**** Extract to read ****

Enable preloading in dlopen-ed shared libraries?

Fengkai Sun qcloud1014@gmail.com
Wed Jul 28 06:17:05 GMT 2021


Hi Adhemerval,

This seems very specific to add such complexity and extra internal state
> on loader and I want to understand better the issue you are trying to solve
> and why you can't use the current tools instead.
>
> Thanks for your reply! I now realize that changing the interface of the
dynamic linker needs reason and user cases that are solid and general
enough. But originally I planned to ask if this is a good idea and if there
is an existing interface to achieve this. Thank you for the information
provided!

I will explain the original problem I want to solve here:

We have an acadamic project which proposes a framework, and it should load
and isolate some external libraries completely, making them self-contained
and does not need to refer to anything outside their own namespace.
Ideally, dlmopen would suffice, but I found that dlmopen can only support
up to 16 namespaces, but we might use way more libraries than that.

So I came up with another solution to simulate multi-namespace inside one:
use dlopen and load the libraries all into the default namespace. To
achieve complete isolation, I recursively renamed the dependencies of the
external libraries to bypass the limitation of allowing only one instance
inside a namespace. This is done by ELF patching tools, and I used patchelf.
For example, let's say there is a dependency graph like this:
libexternal.so -> lib1.so; libexternal.so -> libc.so
lib1.so -> libc.so
libc.so -> ld-linux.so

After the renaming, the filename and dependency names of each library is
changed, so that ld.so will load another instance even if some libraries
already exist in the default namespace.

**** Provided material ****

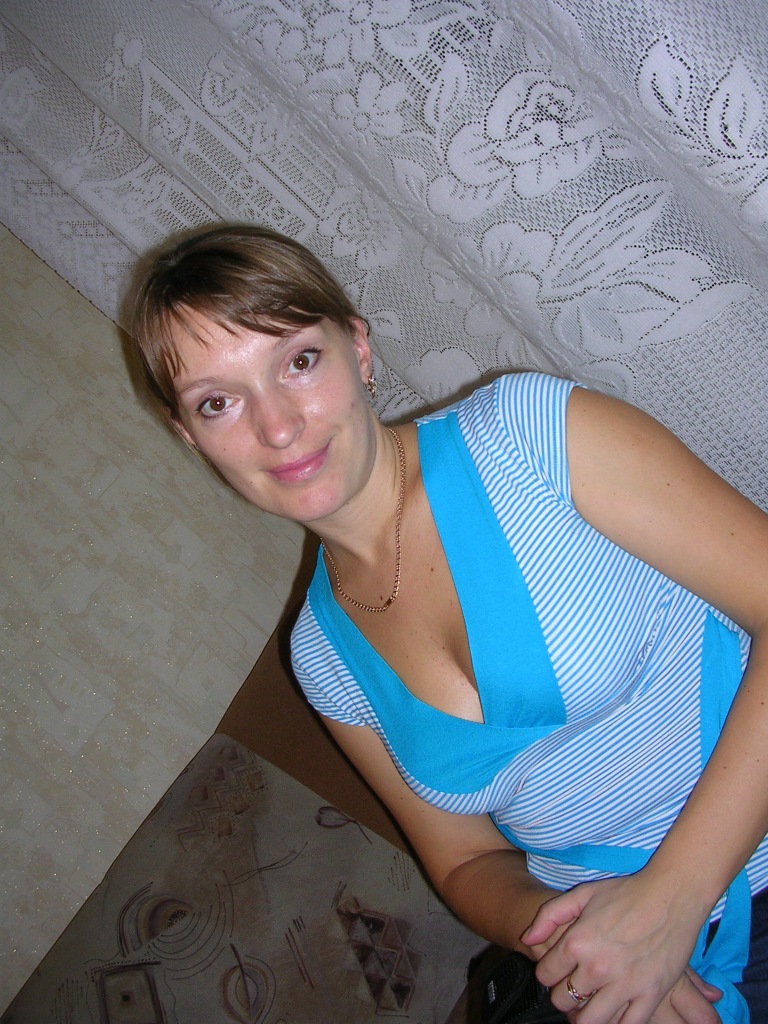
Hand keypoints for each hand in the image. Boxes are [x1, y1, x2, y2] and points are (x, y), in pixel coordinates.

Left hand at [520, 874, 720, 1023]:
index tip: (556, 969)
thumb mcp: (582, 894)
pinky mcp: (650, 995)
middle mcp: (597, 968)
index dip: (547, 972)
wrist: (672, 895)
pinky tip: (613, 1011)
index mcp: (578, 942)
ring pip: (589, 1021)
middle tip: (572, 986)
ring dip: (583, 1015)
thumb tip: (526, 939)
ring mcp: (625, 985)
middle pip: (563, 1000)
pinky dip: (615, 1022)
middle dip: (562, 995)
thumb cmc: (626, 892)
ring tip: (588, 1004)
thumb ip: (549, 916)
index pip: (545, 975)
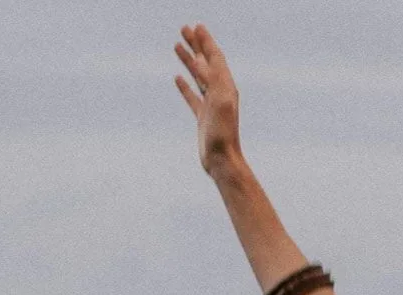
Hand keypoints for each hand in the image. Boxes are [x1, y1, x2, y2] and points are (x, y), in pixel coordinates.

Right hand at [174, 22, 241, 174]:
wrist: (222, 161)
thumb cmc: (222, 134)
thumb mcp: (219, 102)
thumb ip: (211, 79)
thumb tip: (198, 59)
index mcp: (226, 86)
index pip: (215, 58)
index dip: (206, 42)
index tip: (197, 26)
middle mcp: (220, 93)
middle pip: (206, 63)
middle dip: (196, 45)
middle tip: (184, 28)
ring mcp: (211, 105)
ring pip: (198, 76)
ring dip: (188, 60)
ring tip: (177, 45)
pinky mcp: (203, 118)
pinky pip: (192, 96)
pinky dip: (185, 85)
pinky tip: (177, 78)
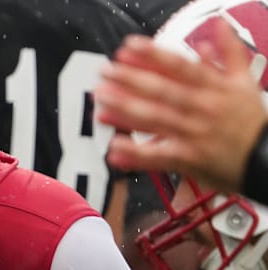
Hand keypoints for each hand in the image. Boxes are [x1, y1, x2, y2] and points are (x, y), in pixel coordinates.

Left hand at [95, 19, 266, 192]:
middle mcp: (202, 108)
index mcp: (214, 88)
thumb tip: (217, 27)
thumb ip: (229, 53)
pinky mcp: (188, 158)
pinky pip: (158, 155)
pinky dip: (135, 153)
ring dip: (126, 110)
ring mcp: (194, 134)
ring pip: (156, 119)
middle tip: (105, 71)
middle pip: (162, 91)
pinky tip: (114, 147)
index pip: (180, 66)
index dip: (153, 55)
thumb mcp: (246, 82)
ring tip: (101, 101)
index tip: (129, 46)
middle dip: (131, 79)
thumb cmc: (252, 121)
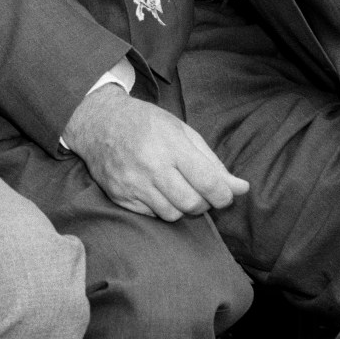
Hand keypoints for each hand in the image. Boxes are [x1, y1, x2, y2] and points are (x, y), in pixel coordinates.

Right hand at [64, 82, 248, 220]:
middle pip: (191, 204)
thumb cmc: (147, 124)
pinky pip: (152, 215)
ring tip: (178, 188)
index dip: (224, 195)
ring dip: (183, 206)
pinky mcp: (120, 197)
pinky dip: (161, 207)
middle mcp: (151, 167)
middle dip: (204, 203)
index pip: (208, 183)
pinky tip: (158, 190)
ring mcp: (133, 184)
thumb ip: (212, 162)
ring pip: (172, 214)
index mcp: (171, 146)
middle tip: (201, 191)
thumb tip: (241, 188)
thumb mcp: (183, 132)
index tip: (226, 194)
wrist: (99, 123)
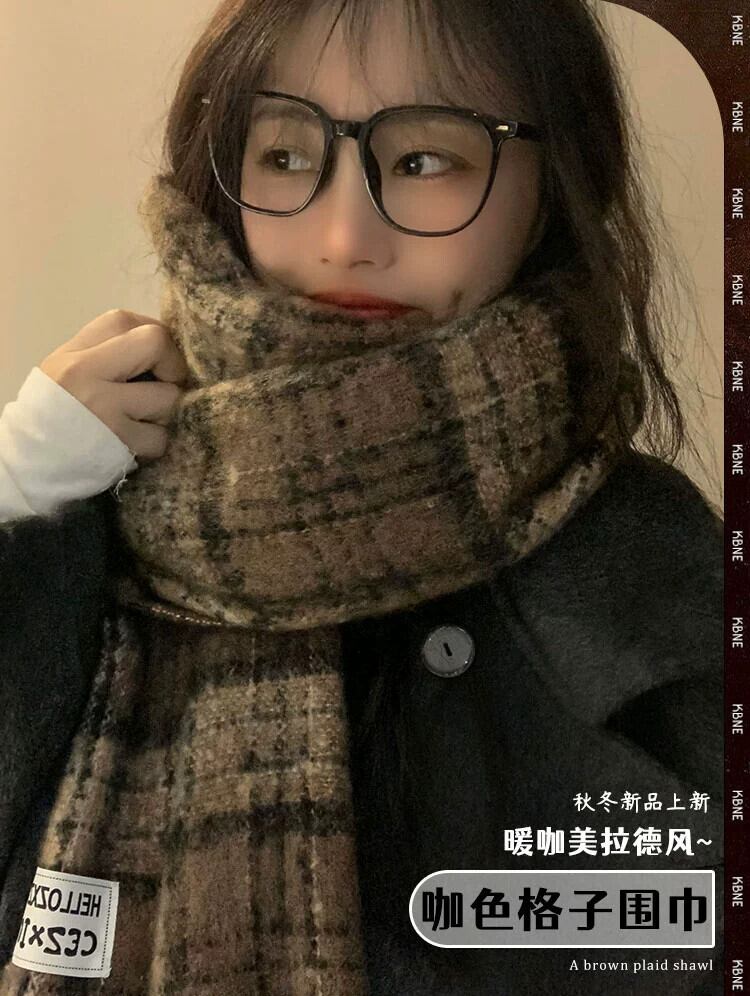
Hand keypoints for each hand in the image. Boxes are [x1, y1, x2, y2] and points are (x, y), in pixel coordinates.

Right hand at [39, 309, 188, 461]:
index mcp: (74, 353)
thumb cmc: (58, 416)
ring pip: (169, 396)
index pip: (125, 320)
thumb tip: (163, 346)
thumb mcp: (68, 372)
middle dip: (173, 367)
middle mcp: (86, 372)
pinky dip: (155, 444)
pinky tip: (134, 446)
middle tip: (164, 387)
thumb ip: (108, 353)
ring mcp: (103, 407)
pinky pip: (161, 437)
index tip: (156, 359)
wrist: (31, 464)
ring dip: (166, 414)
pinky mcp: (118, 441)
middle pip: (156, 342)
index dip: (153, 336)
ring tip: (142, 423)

****

* Explore the material *
(a) List every library file named in the dependency graph in the message about preloading in dlopen-ed shared libraries.
(b) In the message about preloading in dlopen-ed shared libraries, which tool did the writer use to rename the dependencies?
(c) Write a continuation of the message about preloading in dlopen-ed shared libraries, starting after its last sentence.
The records have no role in this work.

* Answers by task *
(a) libexternal.so, lib1.so, libc.so, ld-linux.so

(b) patchelf

(c)
The dependency graph after renaming is like this:
libexternal.so -> lib1-1.so; libexternal.so -> libc-1.so
lib1-1.so -> libc-1.so
libc-1.so -> ld-linux-1.so

This is not a good solution because my understanding of glibc is quite
shallow. dlopen seems to have problems in initializing libc and libpthread
when the filename of them are changed. So I tried not to rename libc or
libpthread and made them shared(just like the RTLD_UNIQUE flag proposed by
Vivek).

And we also want to interpose the symbols inside the external libraries. So
I asked if there is a way to provide a different definition for symbols in
local scope, just like what LD_PRELOAD does to global scope.
Currently I use patchelf to prepend a dependency, let's call it
libpreload.so, in the dynamic section of libexternal.so, so that ld.so will
search the symbol for libexternal.so and its dependencies first in
libpreload.so. Things are going well so far, and I will be very grateful if
you and other people on the list have a look at this solution.
It seems that our use case is really rare, and a full-functioned rtld-audit
interface can solve the problem for it.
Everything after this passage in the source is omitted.